As Covid-19 pandemic is raging globally and the number of positive cases rise, it becomes important that authentic new flow about the ongoing health crisis continues. Taking this in consideration, major new publishers in the US have dropped their paywalls and made coronavirus coverage available to non-subscribers.
In the recent weeks, publishers from The Atlantic and The Philadelphia Inquirer to The New York Times, The Wall Street Journal and Bloomberg News have made access to the coverage free.
“This is a public health emergency. If we have information that’s important for people to read, I’m not sure how ethical it would be to keep that from them if they didn’t give me their credit card,” Jeffrey Goldberg, editor-in-chief of The Atlantic, told Adweek last month. It’s the first time The Atlantic has moved coverage outside of the paywall since it went live last year.
Coverage on pandemic on Bloomberg.com, which created its digital membership program in 2018, is in front of the paywall “for free indefinitely,” a spokesperson told Adweek. The New York Times also has a page accessible to everyone without a subscription and a free coronavirus-centric newsletter.
The Los Angeles Times has a free landing page and newsletter while The Wall Street Journal’s teams are feeding a live page that is available to read without a subscription, according to Adweek.
Closer home, many Indian publishers too have made access to non-subscribers easy. Now, you can read 20 free articles a month on The Hindu instead of 10. “This is a part of our efforts to bring accurate information about the Covid-19 pandemic to a larger audience. We are also making available our most informative reports on the coronavirus as an eBook that you can download for free,” editor of The Hindu said on 20 March.

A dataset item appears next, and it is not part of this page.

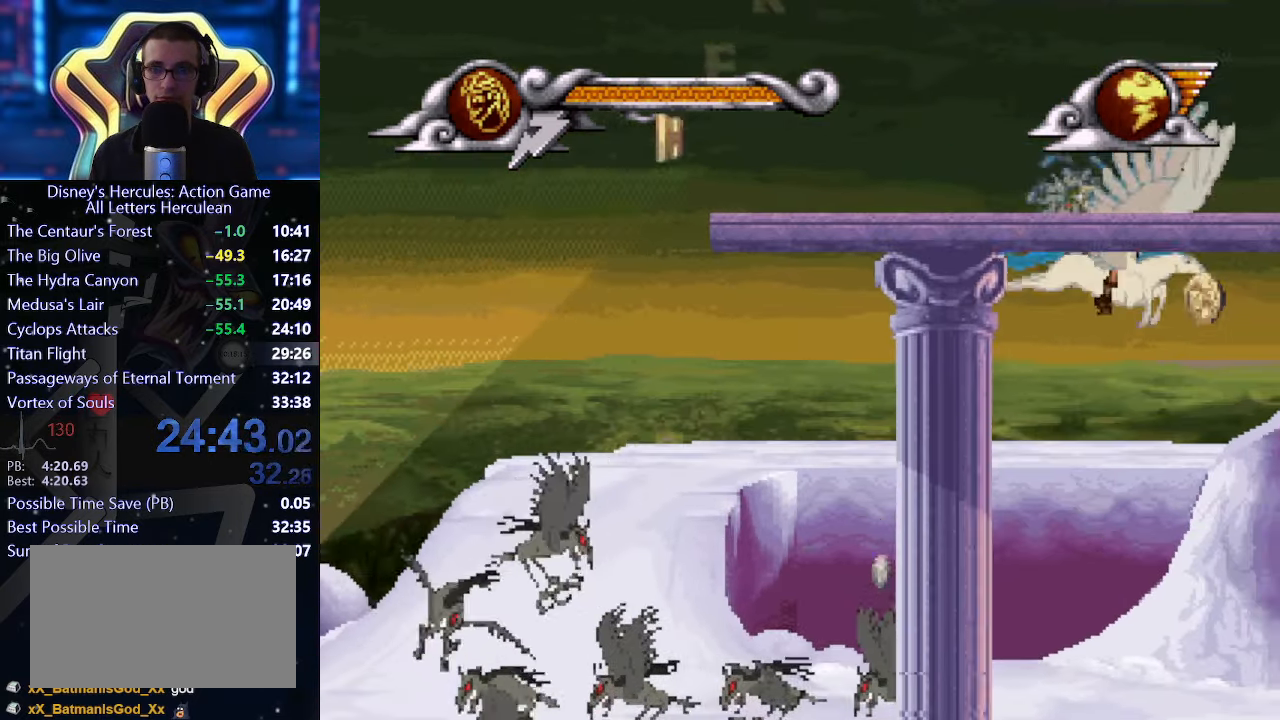
{"buttons": [], "left_stick": "down-right"}
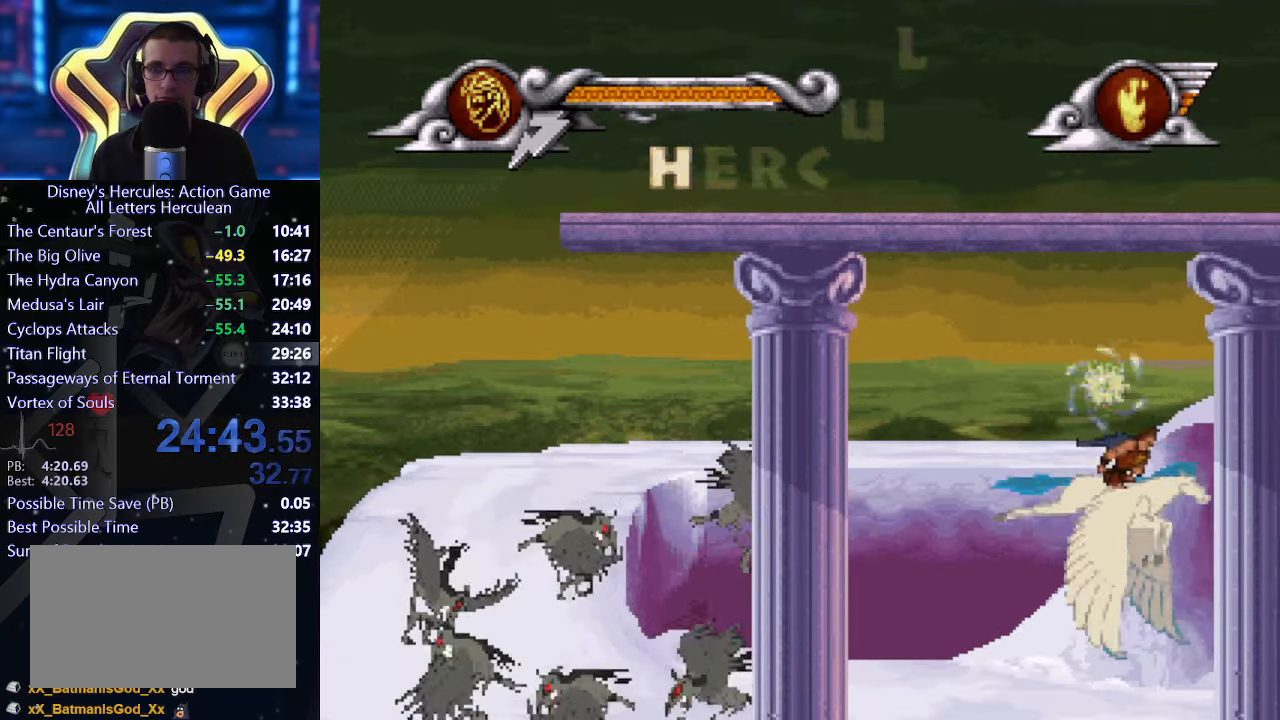
{"buttons": [], "left_stick": "down-left"}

Business Standard too has dropped its paywall for the next four months, making all Covid-19 related stories free and accessible to all. “In view of the widespread dissemination of news on Covid-19 outbreak, Business Standard is making all such content free on its website for four months from the date of their publication,” the newspaper said on 23 March.
ET Prime, a members-only business storytelling platform from the house of The Economic Times, has also made coverage of Covid-19 free. The Morning Context, an independent subscription-only media platform that publishes one story each day, has suspended its regular coverage on 23 March for a week and ran a special series documenting and analysing the fallout of the Covid-19 pandemic across tech, business and chaos. Every story was free to read.